Unexplained stalls in CUDA API calls?


I’m seeing an obscure problem when running CUDA compute on the Jetson TK1 (GK20A).

The problem manifests itself as random spikes in run-time. I’ve profiled with NVVP, collecting both kernel execution times and CUDA API profiling information.

The data I’ve got suggests nothing wrong with the kernel execution times, they fluctuate by 0.1-0.2ms tops. I’ve collected the data over sufficiently long sequences of frames.
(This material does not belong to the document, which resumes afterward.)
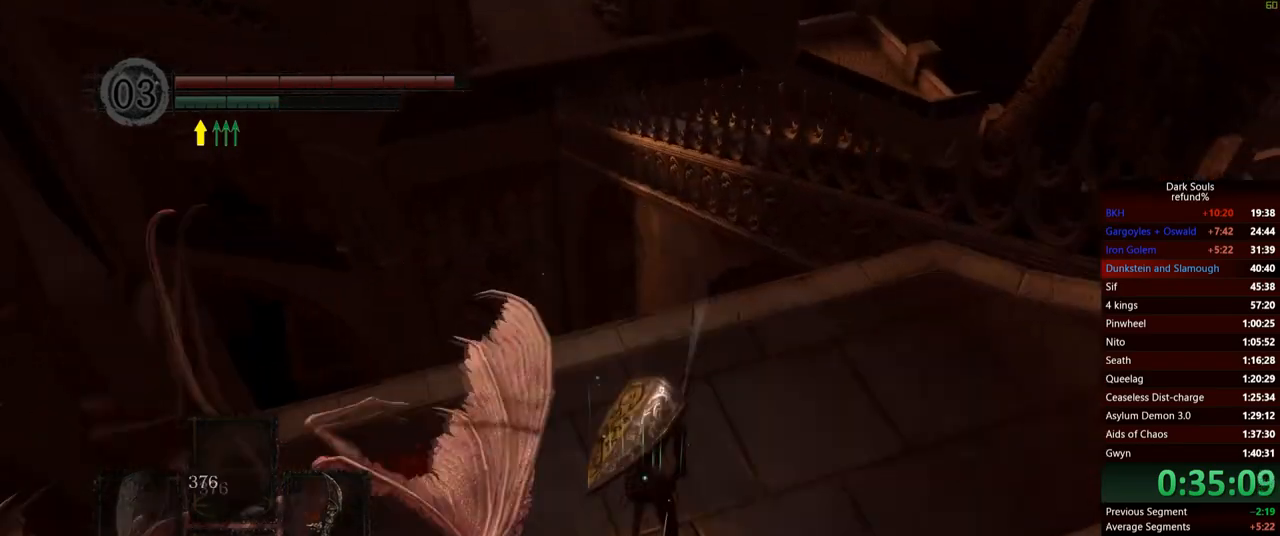
{"buttons": [], "left_stick": "down", "right_stick": "center", "events": [[417, "left_stick", "down"]]}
I measure the per-frame run-time as below:

CHECK_CUDA(cudaEventRecord(set_up.startEvent, 0));

  // do processing

  CHECK_CUDA(cudaEventRecord(set_up.stopEvent, 0));


I make use of pinned CPU / GPU shared memory when processing, but the majority of the load is on the GPU. The GPU writes out its results to the shared memory, and then I access them from the CPU.

My observation is I need to call one of the CUDA API synchronisation functions so that the CPU / GPU shared memory gets synced properly. Otherwise, I see incorrect contents when accessing the memory from the CPU after the GPU has written out to it.

At first, I had a simple arrangement where all kernels where executed in the default stream, and just before the CPU was to access the shared memory with the results output from the GPU, I’d call cudaDeviceSynchronize. I found on rare occasions, cudaDeviceSynchronize would stall for up to 4ms randomly.

The same would happen for me if I used cudaEventSynchronize.

I then rearranged my processing to make use of streams. Three of the kernels I need to run can be run concurrently. They all need to wait for data output from another kernel first, though. So the current arrangement I have is:

  • one kernel does the first stage of processing in stream 0
  • three kernels get submitted each to its own stream, each with a cudaStreamWaitEvent dependency on stream 0 being done with the first kernel
  • CPU then waits for each of the three kernels with cudaStreamSynchronize and then proceeds to access the shared memory to which the three have written out to

Strangely, in this arrangement, the stall moved to cudaLaunch. I found on rare occasions, cudaLaunch would stall for up to 11ms!

I’ve now added calls to __threadfence_system() at the end of all my kernels and create the streams with cudaStreamDefault rather than with the cudaStreamNonBlocking flag. That seems to be helping so far. However, I still don’t know what the problem is.

The only similar topic on the forums I could find online was https://devtalk.nvidia.com/default/topic/523698/strange-cudalaunch-stall-in-nv-visual-profiler/ but I see the run-time spikes when not profiling too. Plus, the CUDA runtime version I’ve got on the TK1 is 6.5.

Any clues please?

You might get faster / better answers by posting questions about TK1 to the sub-forum dedicated to it:


These embedded platforms are “special” in that (1) GPU and CPU share the same physical memory (2) they only have a single SMX (I think). That may lead to performance artifacts that don’t occur with standalone GPUs.

My question was answered in https://devtalk.nvidia.com/default/topic/1024484/unexplained-stalls-in-cuda-api-calls-reproducer-attached/, message #7. Thanks.